Exercise
When copying the listing below, skip every picture and keep each word as it stands.

Records for processing
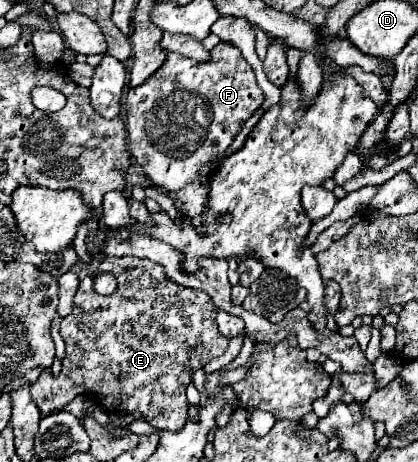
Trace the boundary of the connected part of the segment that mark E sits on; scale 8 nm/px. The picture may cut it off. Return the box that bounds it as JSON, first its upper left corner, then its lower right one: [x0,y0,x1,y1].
[30,256,228,430]

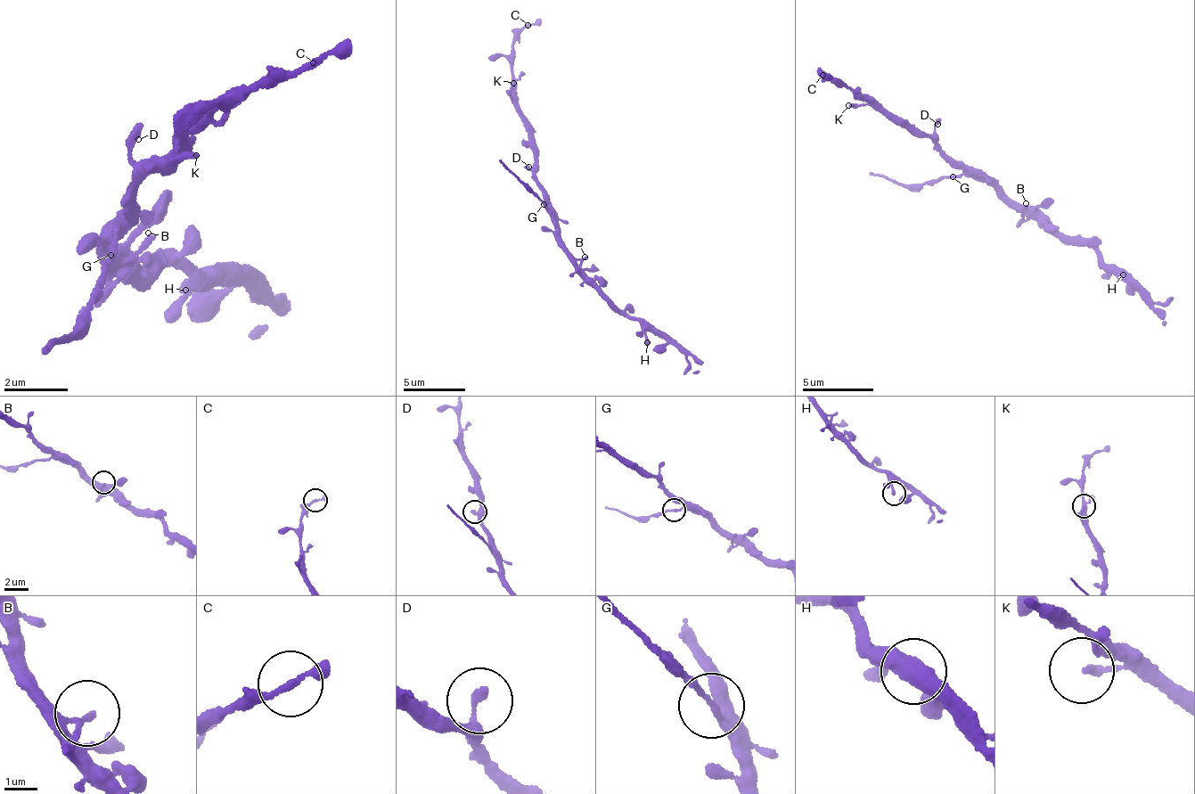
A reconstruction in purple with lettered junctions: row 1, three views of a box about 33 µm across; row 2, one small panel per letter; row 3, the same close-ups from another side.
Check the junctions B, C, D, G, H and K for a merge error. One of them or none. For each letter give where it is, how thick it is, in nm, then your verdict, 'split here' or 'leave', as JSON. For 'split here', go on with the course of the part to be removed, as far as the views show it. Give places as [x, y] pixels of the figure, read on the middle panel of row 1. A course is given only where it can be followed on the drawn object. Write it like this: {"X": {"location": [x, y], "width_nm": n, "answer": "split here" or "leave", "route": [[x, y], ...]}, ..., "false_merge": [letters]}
{"B": {"location": [585, 257], "width_nm": 170, "answer": "leave"}, "C": {"location": [527, 25], "width_nm": 180, "answer": "leave"}, "D": {"location": [528, 167], "width_nm": 240, "answer": "leave"}, "G": {"location": [544, 204], "width_nm": 160, "answer": "split here", "route": [[543, 203], [498, 159]]}, "H": {"location": [647, 342], "width_nm": 240, "answer": "leave"}, "K": {"location": [513, 83], "width_nm": 240, "answer": "leave"}, "false_merge": ["G"]}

Answer section
Trace the boundary of the connected part of the segment that mark E sits on; scale 8 nm/px. The picture may cut it off. Return the box that bounds it as JSON, first its upper left corner, then its lower right one: [x0,y0,x1,y1].
[30,256,228,430]

A reconstruction in purple with lettered junctions: row 1, three views of a box about 33 µm across; row 2, one small panel per letter; row 3, the same close-ups from another side.
Check the junctions B, C, D, G, H and K for a merge error. One of them or none. For each letter give where it is, how thick it is, in nm, then your verdict, 'split here' or 'leave', as JSON. For 'split here', go on with the course of the part to be removed, as far as the views show it. Give places as [x, y] pixels of the figure, read on the middle panel of row 1. A course is given only where it can be followed on the drawn object. Write it like this: {"X": {"location": [x, y], "width_nm": n, "answer": "split here" or "leave", "route": [[x, y], ...]}, ..., "false_merge": [letters]}
{"B": {"location": [585, 257], "width_nm": 170, "answer": "leave"}, "C": {"location": [527, 25], "width_nm": 180, "answer": "leave"}, "D": {"location": [528, 167], "width_nm": 240, "answer": "leave"}, "G": {"location": [544, 204], "width_nm": 160, "answer": "split here", "route": [[543, 203], [498, 159]]}, "H": {"location": [647, 342], "width_nm": 240, "answer": "leave"}, "K": {"location": [513, 83], "width_nm": 240, "answer": "leave"}, "false_merge": ["G"]}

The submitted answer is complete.